_Tâches demandées_.
1. Reproduisez le passage du texte sur la fromagerie de Ruth Klahsen qui commence par « Mme Klahsen, maintenant » et se poursuit jusqu'à « des efforts énergiques. ».
2. Poursuivez le texte sur la fromagerie de Ruth Klahsen à partir de l'endroit où il s'arrête.

Il est difficile de dire ce qui étonne le plus à propos de Ruth Klahsen : le fait qu’un millier de ses clients lui aient prêté un demi-million de dollars pour la construction de sa fromagerie ou la franche évaluation qu’elle fait de ses produits.
« Nos fromages ne sont pas encore assez bons », lance d’un franc-parler la propriétaire de Monforte Dairy Company.
« Nous avons tant à apprendre, et pas seulement nous. Je crois que le Canada est sous-qualifié sur le plan de la fabrication artisanale de produits alimentaires parce que nous ne possédons pas une longue histoire dans ce domaine ni d’endroits où acquérir ce savoir-faire. »
Bien que les fromages Monforte (monfortedairy.com) soient couverts d’éloges et servis dans certains des meilleurs restaurants de Toronto, les critères élevés de Mme Klahsen et l’étonnant soutien financier de ses clients constituent deux côtés d’une médaille fort intéressante.
Mme Klahsen, maintenant âgée de 56 ans, s’est lancée dans la fabrication de fromage il y a dix ans parce qu’elle espérait mener un mode de vie moins trépidant après une carrière de 25 ans comme chef hautement réputée à Stratford, en Ontario. Ses espérances sont vite tombées à l’eau. La fabrication de fromages artisanaux et la mise sur pied d’une entreprise à partir de zéro ont nécessité des efforts énergiques.

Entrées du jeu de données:
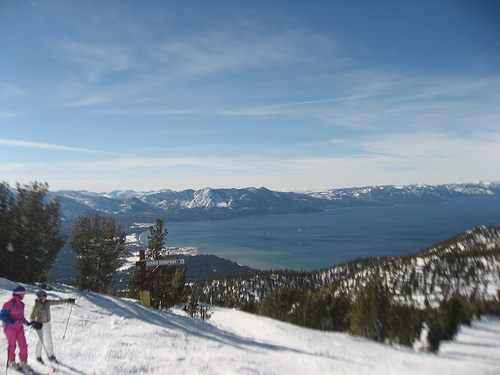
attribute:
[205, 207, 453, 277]
ocean — large, massive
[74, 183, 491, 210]
mountains — snowy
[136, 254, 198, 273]
sign — white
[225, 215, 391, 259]
water — cold, blue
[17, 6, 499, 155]
sky — blue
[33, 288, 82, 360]
woman — pointing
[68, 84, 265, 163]
clouds — white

_Résultats des tâches_.
1.
Mme Klahsen, maintenant âgée de 56 ans, s’est lancée dans la fabrication de fromage il y a dix ans parce qu’elle espérait mener un mode de vie moins trépidant après une carrière de 25 ans comme chef hautement réputée à Stratford, en Ontario. Ses espérances sont vite tombées à l’eau. La fabrication de fromages artisanaux et la mise sur pied d’une entreprise à partir de zéro ont nécessité des efforts énergiques.

2.
Mais tout s’est bien déroulé. Ses fromages, également vendus dans des marchés de la région de Toronto, faisaient fureur et le chiffre d’affaires doublait chaque année. Grâce à des modalités de location de locaux très souples, Mme Klahsen réussissait à rembourser progressivement la dette initiale qui était considérable. Mais vers la fin de 2008, le propriétaire des locaux lui a annoncé qu’il avait décidé de louer à quelqu’un d’autre.
« J’avais un bail très intéressant, qui m’avait procuré cinq ans pour amener mon entreprise vers la rentabilité, dit-elle. Notre chiffre d’affaires avait atteint le million de dollars et nous réalisions un bénéfice de 10 %. C’était ce que je visais. Mais je restais endettée. Non seulement j’avais investi tout ce que je possédais, mais j’avais également emprunté au maximum. La question était donc devenue la suivante : devrais-je me trouver un travail d’appoint pour assurer le service de la dette, faire faillite ou continuer? »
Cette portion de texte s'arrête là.